When I got his connection back, he rushed on to eBay to see if there were any new video games to buy. As I was there, and we were chatting, I saw him write a question to an eBayer. He wrote it in short SMS!! Holy hell! So I told him "awww come on, why are you doing that? don't tell me it's about speed, I mean I bet I can type in full proper French with accents much faster than you can type in SMS-style ... so why do you do that?". He then admitted to me that sometimes he even wrote to his biology teachers in that SMS-style language, and that though his teachers disliked it and had told him so, being a good student meant his teachers just went along with it. He said he couldn't help it.

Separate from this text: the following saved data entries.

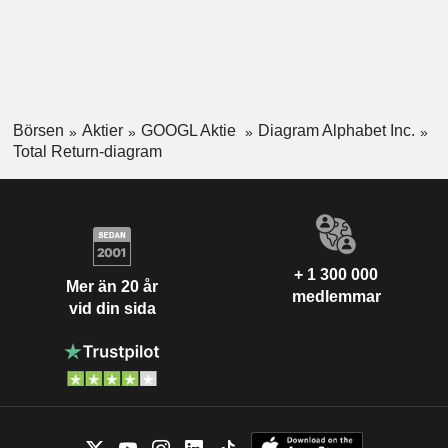
Börsen
Aktier
GOOGL Aktie
Diagram Alphabet Inc.
Total Return-diagram
+ 1 300 000
Mer än 20 år
medlemmar
vid din sida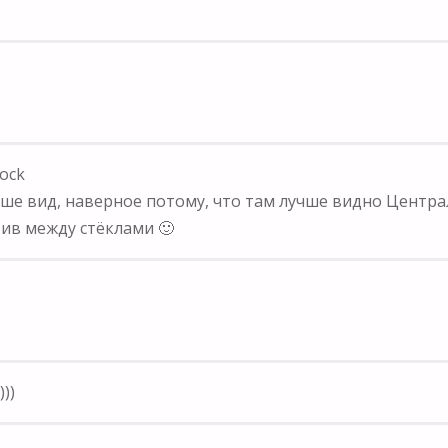
Rock
чше вид, наверное потому, что там лучше видно Центра
тив между стёклами 🙂
)))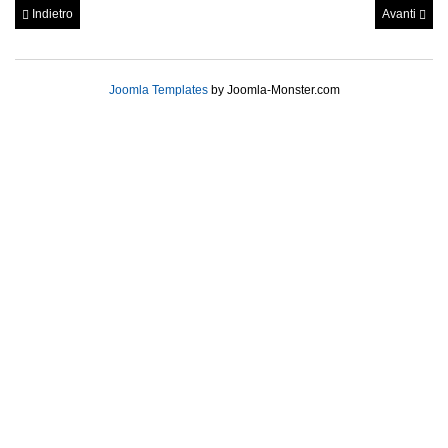
Indietro
Avanti
Joomla Templates
by Joomla-Monster.com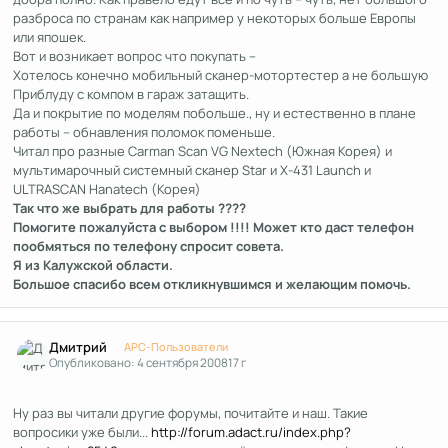
разброса по странам как например у некоторых больше Европы
или япошек.
Вот и возникает вопрос что покупать –
Хотелось конечно мобильный сканер-мотортестер а не большую
Приблуду с компом в гараж затащить.
Да и покрытие по моделям побольше., ну и естественно в плане
работы – обнавления поломок поменьше.
Читал про разные Carman Scan VG Nextech (Южная Корея) и
мультимарочный системный сканер Star и X-431 Launch и
ULTRASCAN Hanatech (Корея)
Так что же выбрать для работы ????
Помогите пожалуйста с выбором !!!! Может кто даст телефон
пообмяться по телефону спросит совета.
Я из Калужской области.
Большое спасибо всем откликнувшимся и желающим помочь.
Author stats
Дмитрий
APC-Пользователи
Опубликовано:
4 сентября 2008
17 г
Ну раз вы читали другие форумы, почитайте и наш. Такие
вопросики уже были...
http://forum.adact.ru/index.php?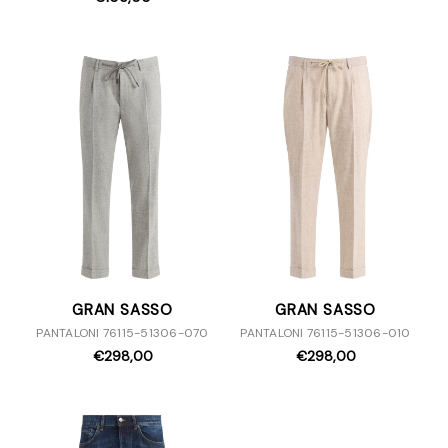
GRAN SASSO
GRAN SASSO
PANTALONI 76115-51306-070
PANTALONI 76115-51306-010
€298,00
€298,00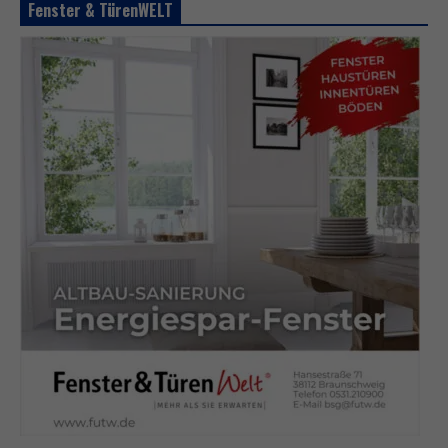
Fenster & TürenWELT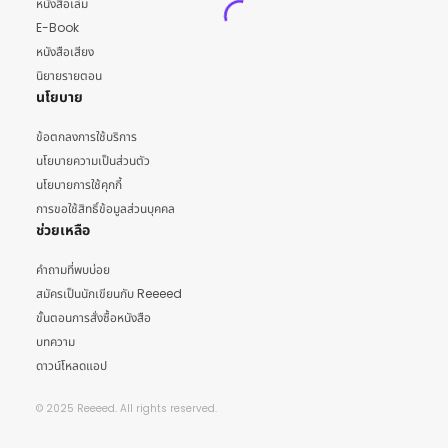
หนังสือเล่ม
E-Book
หนังสือเสียง
นิยายรายตอน
นโยบาย
ข้อตกลงการใช้บริการ
นโยบายความเป็นส่วนตัว
นโยบายการใช้คุกกี้
การขอใช้สิทธิ์ข้อมูลส่วนบุคคล
ช่วยเหลือ
คำถามที่พบบ่อย
สมัครเป็นนักเขียนกับ Reeeed
ขั้นตอนการสั่งซื้อหนังสือ
บทความ
ดาวน์โหลดแอป
© 2025 Reeeed. All rights reserved.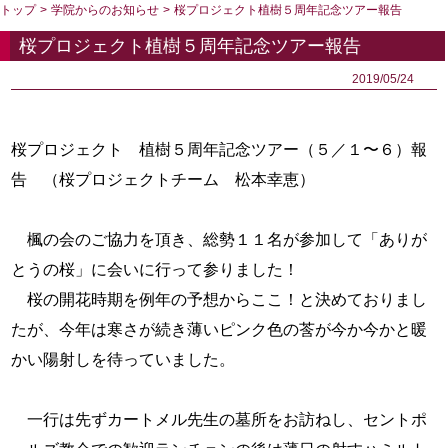
トップ
>
学院からのお知らせ
>
桜プロジェクト植樹５周年記念ツアー報告
桜プロジェクト植樹５周年記念ツアー報告
2019/05/24
桜プロジェクト 植樹５周年記念ツアー（５／１〜６）報
告 （桜プロジェクトチーム 松本幸恵）
楓の会のご協力を頂き、総勢１１名が参加して「ありが
とうの桜」に会いに行って参りました！
桜の開花時期を例年の予想からここ！と決めておりまし
たが、今年は寒さが続き薄いピンク色の莟が今か今かと暖
かい陽射しを待っていました。
一行は先ずカートメル先生の墓所をお訪ねし、セントポ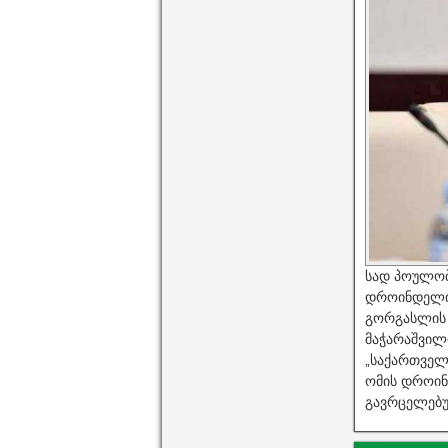
სად პოულობ
დროინდელი 
გორგასლის 
მაჭარაშვილი
„საქართველ
ომის დროინდ
გავრცელებუ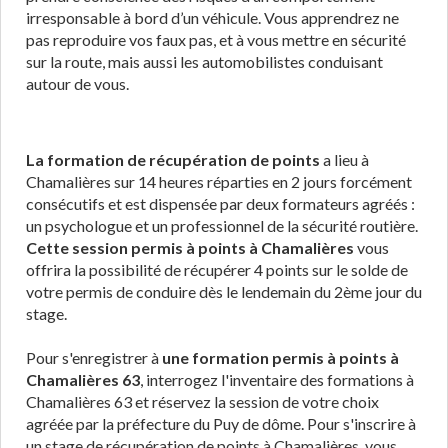
irresponsable à bord d’un véhicule. Vous apprendrez ne
pas reproduire vos faux pas, et à vous mettre en sécurité
sur la route, mais aussi les automobilistes conduisant
autour de vous.
La formation de récupération de points
a lieu à
Chamalières sur 14 heures réparties en 2 jours forcément
consécutifs et est dispensée par deux formateurs agréés :
un psychologue et un professionnel de la sécurité routière.
Cette session permis à points à Chamalières
vous
offrira la possibilité de récupérer 4 points sur le solde de
votre permis de conduire dès le lendemain du 2ème jour du
stage.
Pour s'enregistrer à
une formation permis à points à
Chamalières 63
, interrogez l'inventaire des formations à
Chamalières 63 et réservez la session de votre choix
agréée par la préfecture du Puy de dôme. Pour s'inscrire à
un stage de récupération de points à Chamalières, vous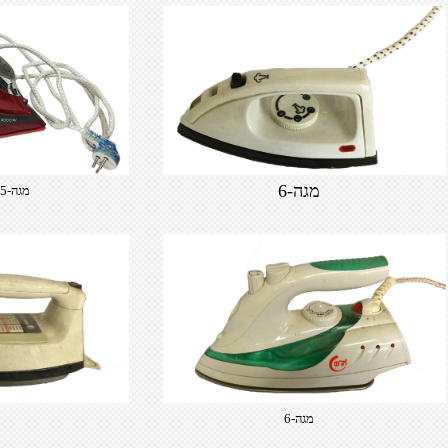
מגה-6
מגה-5 אדים מקצועי
מגה-6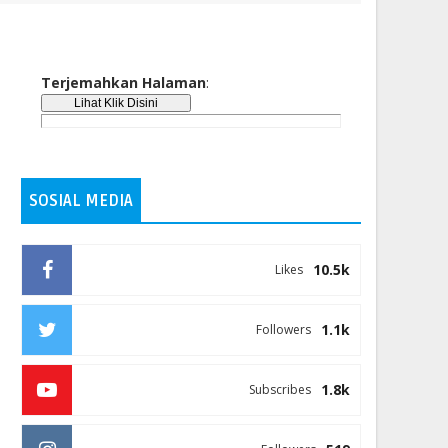
Terjemahkan Halaman
:
SOSIAL MEDIA
10.5k
Likes
1.1k
Followers
1.8k
Subscribes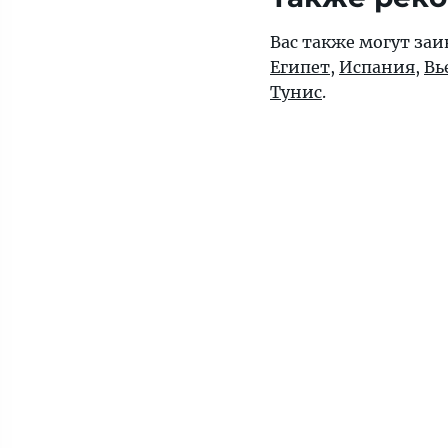
Вас также могут заи
Египет
,
Испания
,
Вь
Тунис
.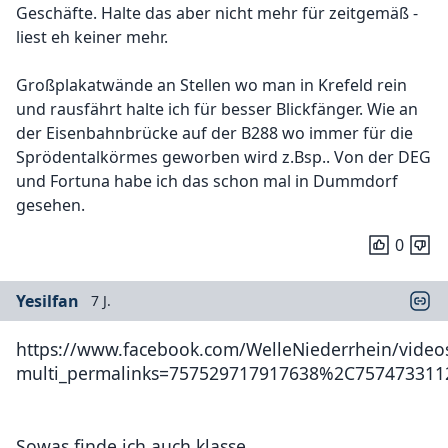
Geschäfte. Halte das aber nicht mehr für zeitgemäß -
liest eh keiner mehr.
Großplakatwände an Stellen wo man in Krefeld rein
und rausfährt halte ich für besser Blickfänger. Wie an
der Eisenbahnbrücke auf der B288 wo immer für die
Sprödentalkörmes geworben wird z.Bsp.. Von der DEG
und Fortuna habe ich das schon mal in Dummdorf
gesehen.
0
Yesilfan
7 J.
https://www.facebook.com/WelleNiederrhein/vide
multi_permalinks=757529717917638%2C75747331125
Sowas finde ich auch klasse.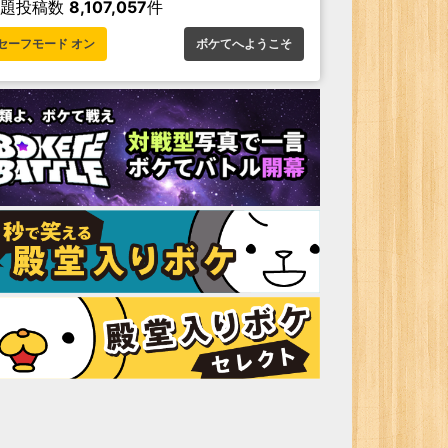
お題投稿数
8,107,057
件
セーフモード オン
ボケてへようこそ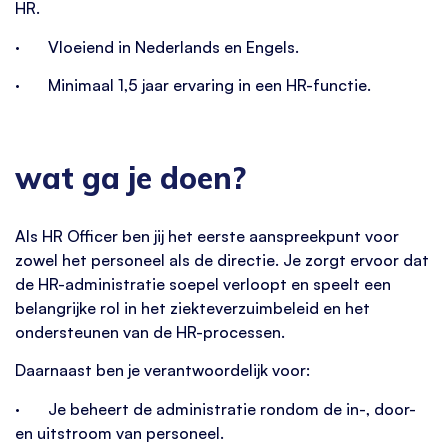
HR.
· Vloeiend in Nederlands en Engels.
· Minimaal 1,5 jaar ervaring in een HR-functie.
wat ga je doen?
Als HR Officer ben jij het eerste aanspreekpunt voor
zowel het personeel als de directie. Je zorgt ervoor dat
de HR-administratie soepel verloopt en speelt een
belangrijke rol in het ziekteverzuimbeleid en het
ondersteunen van de HR-processen.
Daarnaast ben je verantwoordelijk voor:
· Je beheert de administratie rondom de in-, door-
en uitstroom van personeel.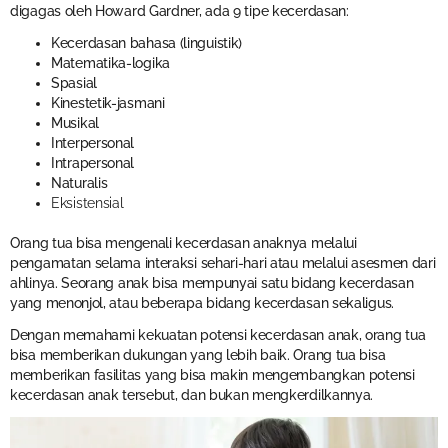
digagas oleh Howard Gardner, ada 9 tipe kecerdasan:
Kecerdasan bahasa (linguistik)
Matematika-logika
Spasial
Kinestetik-jasmani
Musikal
Interpersonal
Intrapersonal
Naturalis
Eksistensial
Orang tua bisa mengenali kecerdasan anaknya melalui
pengamatan selama interaksi sehari-hari atau melalui asesmen dari
ahlinya. Seorang anak bisa mempunyai satu bidang kecerdasan
yang menonjol, atau beberapa bidang kecerdasan sekaligus.
Dengan memahami kekuatan potensi kecerdasan anak, orang tua
bisa memberikan dukungan yang lebih baik. Orang tua bisa
memberikan fasilitas yang bisa makin mengembangkan potensi
kecerdasan anak tersebut, dan bukan mengkerdilkannya.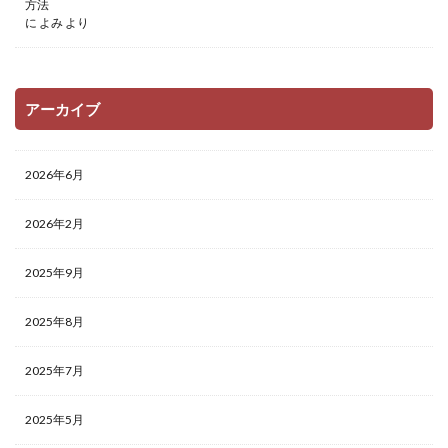
方法
に
よみ
より
アーカイブ
2026年6月
2026年2月
2025年9月
2025年8月
2025年7月
2025年5月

I'm telling you, it's becoming a major problem. A lot of online forums in French are beginning to be populated with SMS-style comments.
I don't know the equivalent in English, but I'm sure the same problem exists everywhere that mobile phones exist. I suppose an approximation would be: "Hw r u? c u 2nite?"
By the way, I don't like mobile phones, have I ever mentiond this before? I hope they manage to prove once and for all that these bloody microwaves cook your brain ("they" meaning: not the industry itself, which only ever "proves" the contrary).
Neither is it particularly new in French surely, I remember a trip to Paris about 10 years ago when it took me ages to finally realise why all the video shops had "K7" The Oxford English Dictionary has an interesting article on the French variations used in SMS messaging.
The "real" spelling of braai is, well, braai. So even that has been SMS-ized.
Fascinating.
I've never heard robot used anywhere else, but I've never been to NZ. Most of the SAfricanisms I know of are pretty limited to SA and maybe Namibia -- like a bakkie would just be a pickup truck in Zim.
My favorite was always the way they use the word now, in that it doesn't actually mean now. If I say, I'll do it now, it means I'll do it later. Just now is still later, but a little sooner than now. And now now means the soonest of all, but still probably not right now as we'd understand it.